Он никогда еще раньше не знал такой яростной ненависти. Как и все ребята с Заводской улицы, он ненавидел скаутов и гимназистов. Это были исконные враги. Он отчаянно дрался с ними, но вряд ли мог отчетливо вспомнить хоть одно лицо противника.
Все это была безличная ненависть. Веточки гимназического герба, широкополую шляпу бойскаута, золотые погоны офицера, пузо хозяина — вот что он ненавидел. Это была глухая, исподлобья, ненависть парня с Заводской улицы.
Но сейчас Алеша впервые ненавидел отдельное лицо, и этим лицом был Ковалев. Он ненавидел и его голос, и его нос, и его походку. В Ковалеве совмещались и шляпа бойскаута, и погоны офицера, и пузо хозяина. Все большие и малые ненависти парня с Заводской улицы слились сейчас в одну — в страшную, взрослую ненависть. И если бы Алеша мог думать о ней, он вдруг увидел бы, что стал старше и злее.
Но он не думал о ненависти, — он ненавидел.
Я хочу, чтоб вы запомнили, что мой ровесник Алеша узнал первую ненависть раньше, чем первую любовь.
Довоенный мальчишка избрал бы иные пути мести: облил бы врагу штаны чернилами или напустил бы тараканов в карманы. Алеша решил убить Ковалева, и это было меньшее, на что была способна его ненависть: убить из нагана, как убивают врага.
Но Семчик не соглашался на это. Он хотел, чтобы был суд и законный приговор. Они говорили горячим шепотом, перебивая друг друга, как вдруг оглушительный и неожиданный звонок загремел по гулким коридорам школы. Школа сразу наполнилась шумом. Шум родился, как звонок, мгновенно и неожиданно и сразу заполнил все здание школы, сделал его тесным и приземистым. Вокруг ребят забурлила толпа. Она толкала их, не подозревая об их кровавых замыслах, и когда Алеша, отступая под натиском мчащейся по коридору лавины школьников, окликнул Семчика, того уже не было вблизи. Зато рядом стоял Ковалев. Нагана не было у Алеши. А руки? А кулаки? Он рванулся к Ковалеву.
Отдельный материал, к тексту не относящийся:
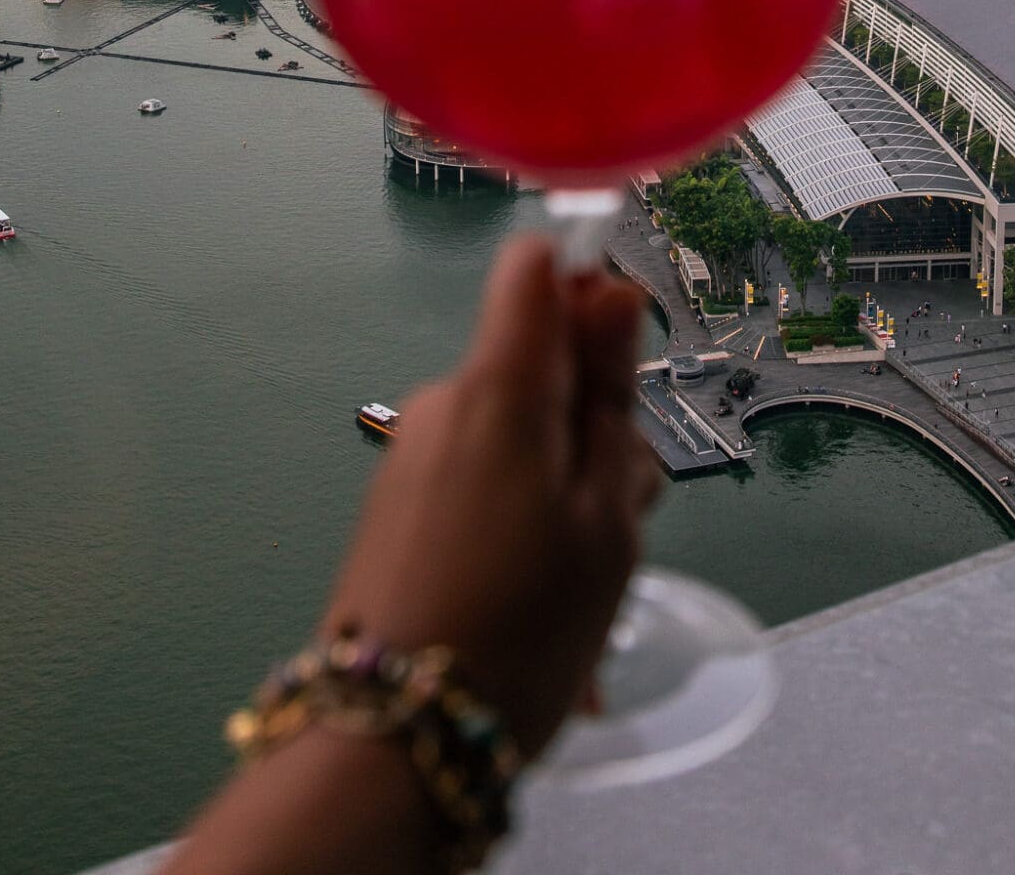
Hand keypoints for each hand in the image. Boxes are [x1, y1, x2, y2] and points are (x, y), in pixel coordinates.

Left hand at [323, 235, 658, 757]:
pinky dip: (519, 529)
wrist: (392, 744)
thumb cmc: (524, 626)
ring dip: (562, 491)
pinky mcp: (396, 509)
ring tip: (577, 590)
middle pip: (539, 368)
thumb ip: (609, 396)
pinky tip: (534, 613)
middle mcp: (444, 401)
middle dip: (592, 425)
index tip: (622, 371)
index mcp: (499, 387)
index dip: (589, 294)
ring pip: (517, 436)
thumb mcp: (605, 516)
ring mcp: (413, 456)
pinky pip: (482, 488)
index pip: (535, 270)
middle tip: (615, 525)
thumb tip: (609, 289)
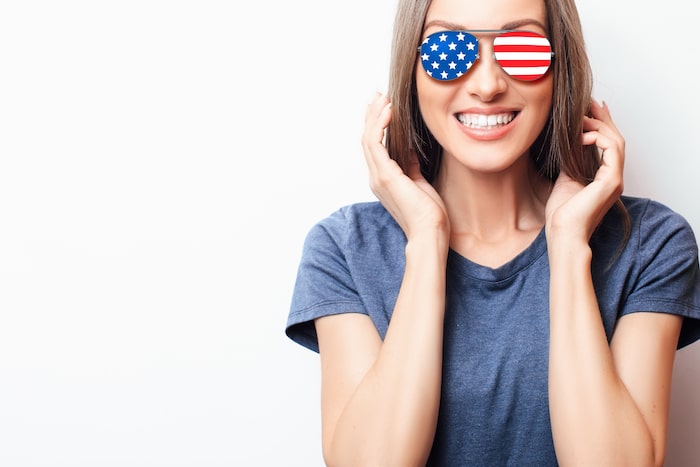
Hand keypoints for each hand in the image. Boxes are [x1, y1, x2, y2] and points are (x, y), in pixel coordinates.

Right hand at [361, 92, 449, 241]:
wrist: (429, 233)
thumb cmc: (429, 215)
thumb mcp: (420, 184)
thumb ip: (412, 167)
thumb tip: (411, 152)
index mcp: (383, 179)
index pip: (374, 146)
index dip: (376, 124)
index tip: (384, 105)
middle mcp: (376, 177)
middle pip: (367, 139)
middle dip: (371, 114)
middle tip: (377, 93)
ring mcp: (378, 176)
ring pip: (368, 138)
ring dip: (374, 115)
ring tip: (381, 96)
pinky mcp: (385, 175)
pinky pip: (375, 143)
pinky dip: (379, 124)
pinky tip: (388, 110)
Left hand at [545, 100, 624, 243]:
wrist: (563, 233)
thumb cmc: (562, 213)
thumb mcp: (565, 178)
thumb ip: (571, 161)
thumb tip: (567, 143)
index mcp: (604, 177)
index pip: (608, 145)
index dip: (601, 125)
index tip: (590, 110)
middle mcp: (614, 177)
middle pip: (615, 139)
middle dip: (603, 119)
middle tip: (591, 103)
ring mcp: (615, 179)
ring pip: (616, 141)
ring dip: (600, 125)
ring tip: (583, 117)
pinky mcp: (612, 181)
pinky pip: (612, 150)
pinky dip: (598, 138)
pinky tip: (582, 135)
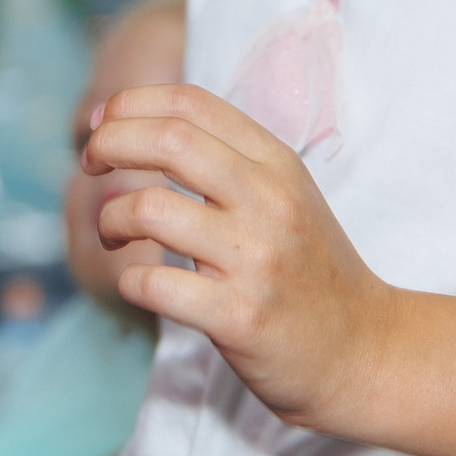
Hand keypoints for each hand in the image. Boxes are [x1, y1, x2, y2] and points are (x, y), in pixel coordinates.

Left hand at [87, 83, 394, 433]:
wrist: (364, 351)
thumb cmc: (309, 269)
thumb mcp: (285, 194)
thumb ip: (225, 158)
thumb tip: (135, 122)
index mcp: (277, 164)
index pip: (192, 103)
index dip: (132, 103)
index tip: (102, 123)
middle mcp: (269, 202)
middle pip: (168, 140)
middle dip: (110, 142)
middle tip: (91, 163)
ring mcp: (255, 260)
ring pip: (150, 210)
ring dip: (110, 218)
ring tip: (113, 233)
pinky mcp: (239, 317)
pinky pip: (155, 285)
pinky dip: (129, 280)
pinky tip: (138, 283)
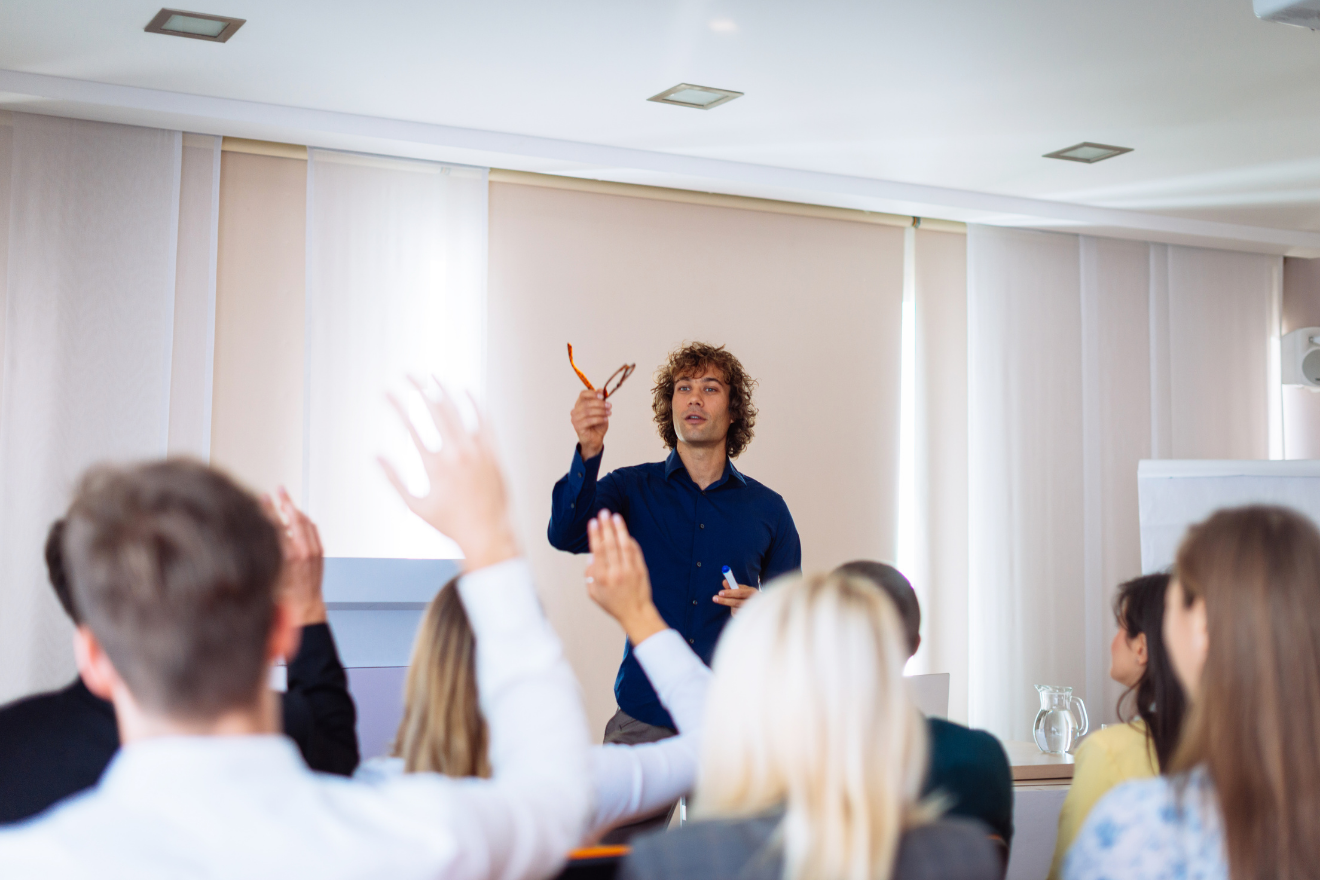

Кто-то крепко схватил его за плечи и встряхнул.
Алеша обернулся. Парень на костылях, которого он уже где-то видел, стоял перед ним.
— Зачем? — спросил парень тихо и смолк, ожидая ответа.
Алеша ничего не ответил.
— Ну, пойдем со мной, — сказал тогда парень и ваял Алешу об руку.
— Пусти! — рванулся тот. — Не твое дело.
— Нет, мое! Подраться успеешь. Ты меня проводи домой. У меня нога болит, я один не дойду.
Когда они вдвоем вышли ив школы, Рябинин сказал:
— Ну, браток, теперь расскажи о себе. Ты кто?
— Человек. Какое тебе дело?
— Мне до всего дело. Я сам ерш, так что ты не ершись. Давай по-дружески.
А кругом уже ползли сумерки. Сегодня они были мутные и серые, словно пар из прачечной. И опять Рябинин сидел в сквере, только не девочка с косой, а вихрастый парень с подбитым глазом рассказывал ему о себе:
Мне скоро пятнадцать лет. Можно считать, что уже все пятнадцать. Я оттого и худой расту. А может, порода у нас такая Отец тоже худющий. Отец на Фарке работает. Знаете завод Фарке? Гвозди и проволоку вырабатывают. Ну, теперь, конечно, стоит завод, а мы, заводские, помираем с голоду. Отец сторожем там, грачей караулит. А сам токарь хороший. Вот только хворает он все. А я курьером был. Тоже работа! В совнархозе курьером, а теперь — безработный. А после обеда учусь. Зовут меня, забыл я вам сказать. Алешей. Фамилия мне — Гайдаш.